About this exercise: From the data below, output unchanged the part that begins with the line containing "Which series has" and runs through the end of the data, including both ends.

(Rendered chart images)
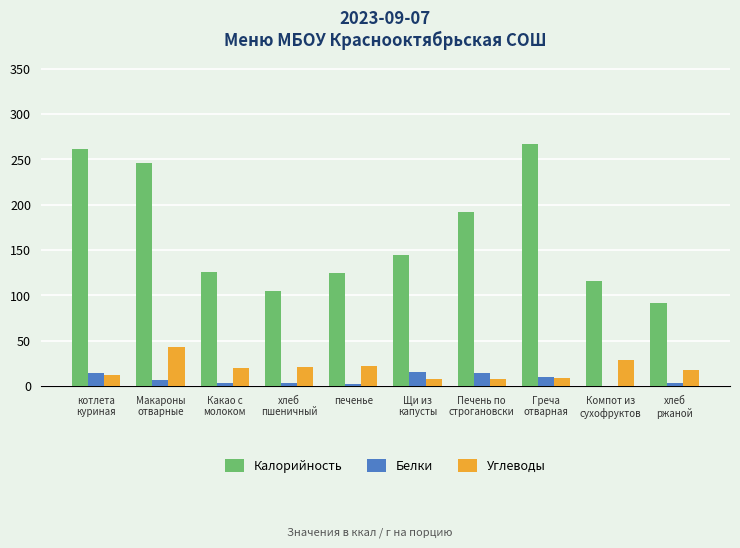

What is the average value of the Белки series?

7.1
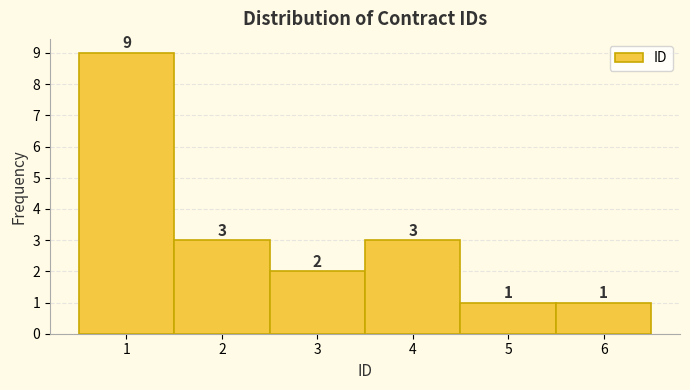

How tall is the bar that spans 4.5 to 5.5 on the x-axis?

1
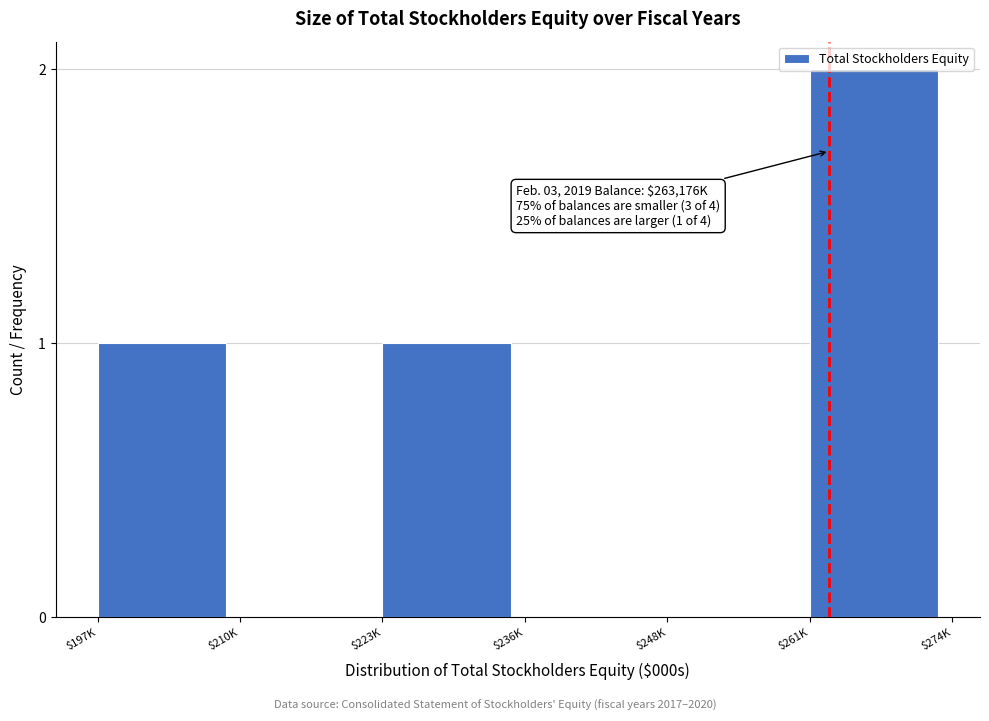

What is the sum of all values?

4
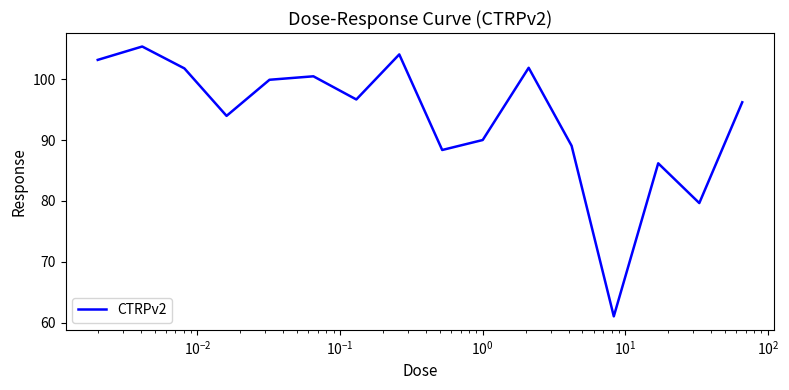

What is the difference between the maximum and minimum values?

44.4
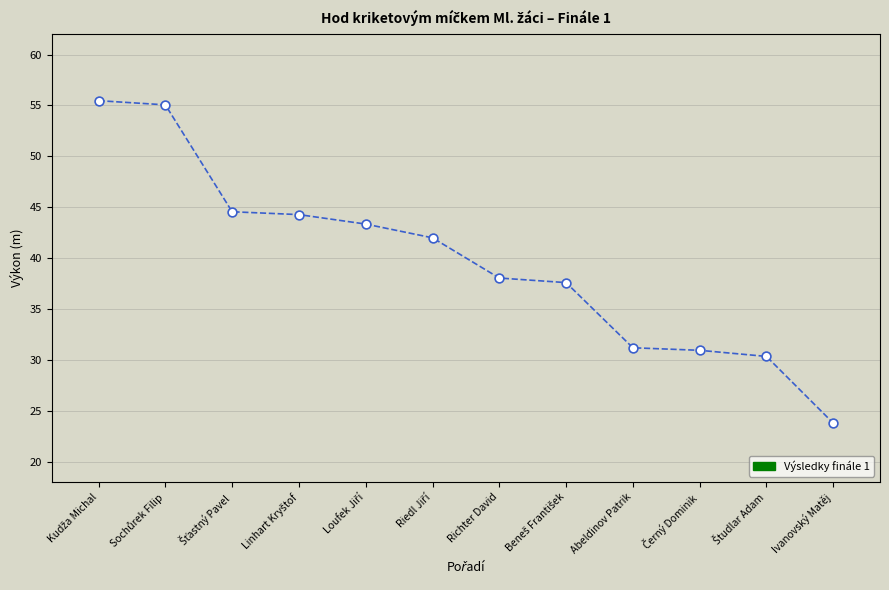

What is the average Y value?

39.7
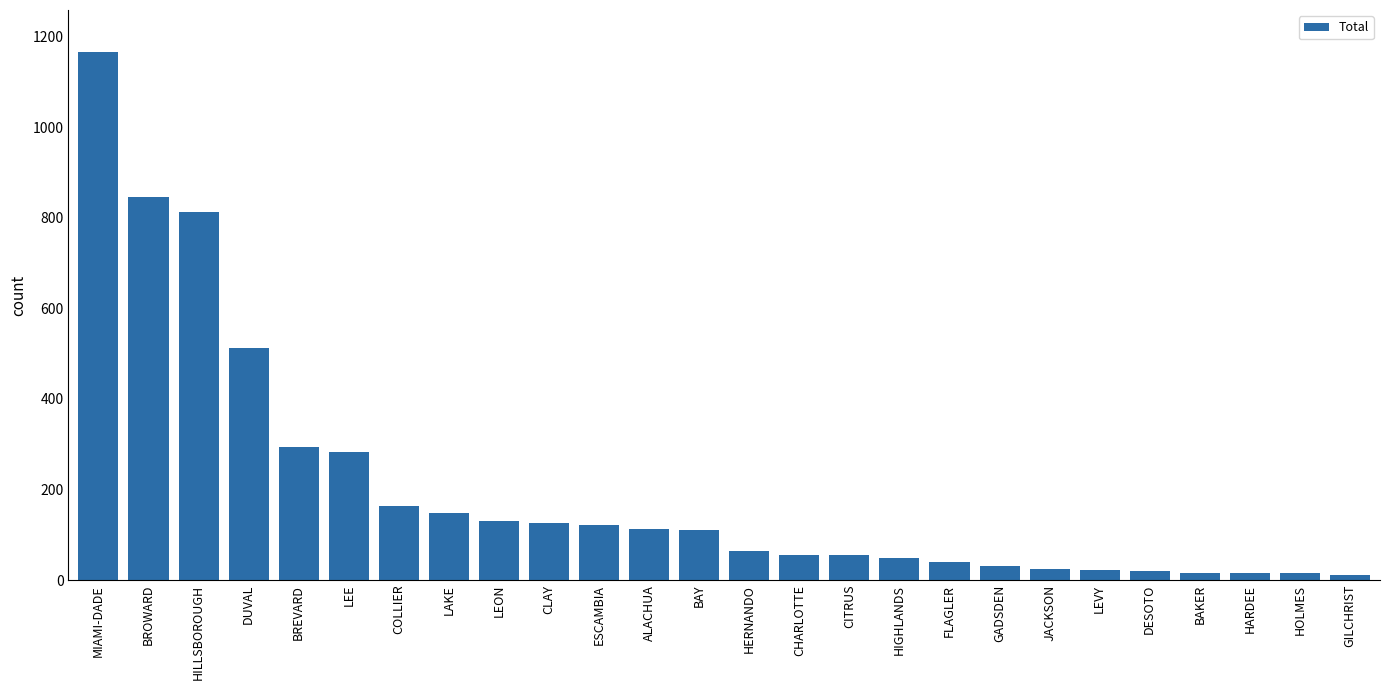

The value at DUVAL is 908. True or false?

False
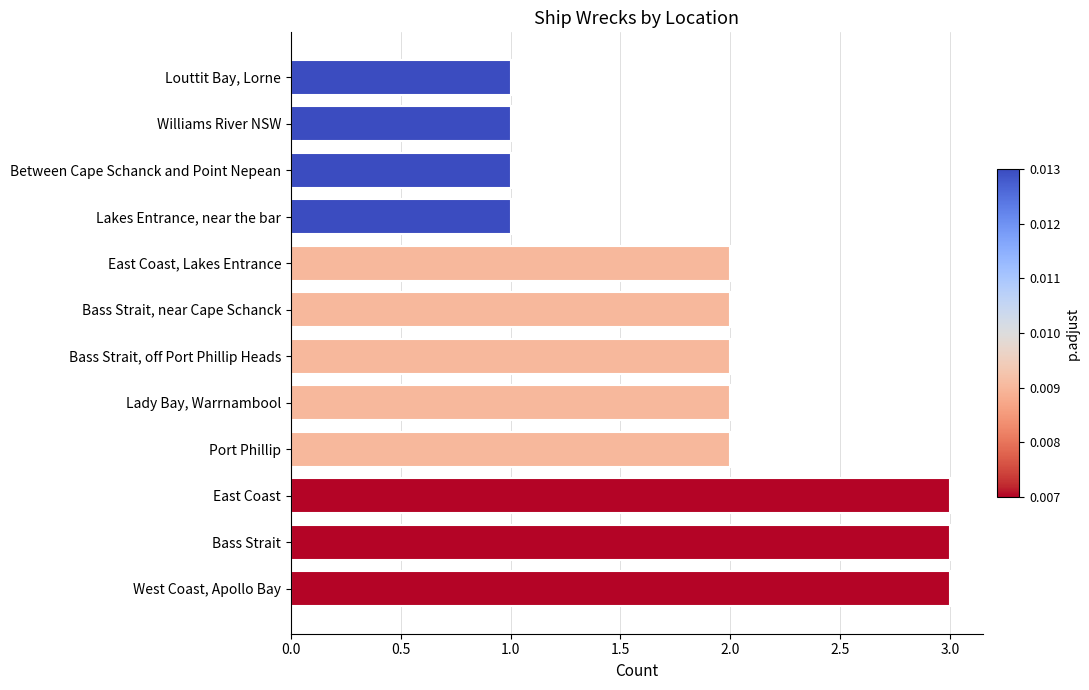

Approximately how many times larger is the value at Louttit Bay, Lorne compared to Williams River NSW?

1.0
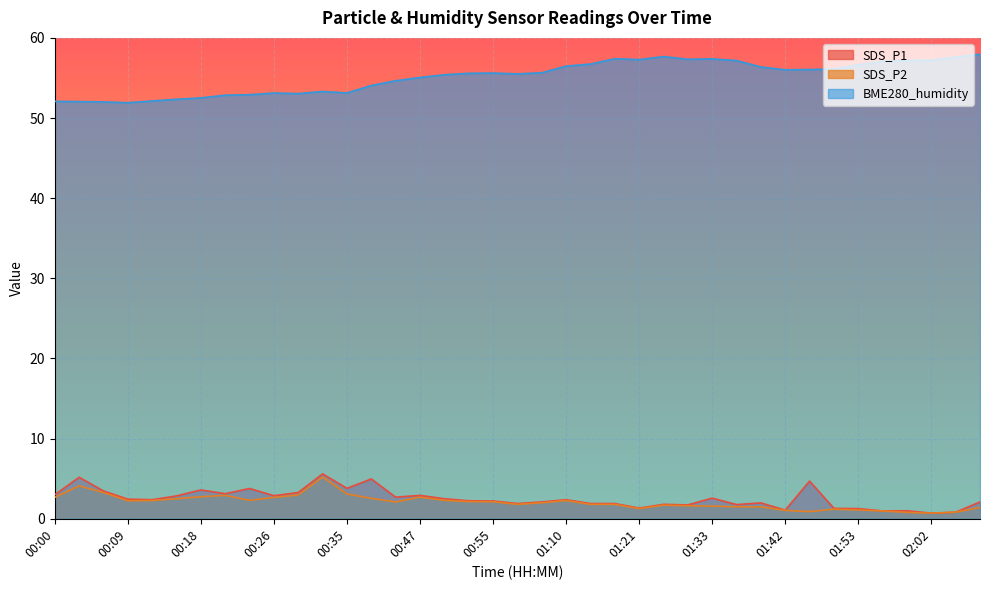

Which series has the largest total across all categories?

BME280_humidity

Answer section:
Which series has the largest total across all categories?

BME280_humidity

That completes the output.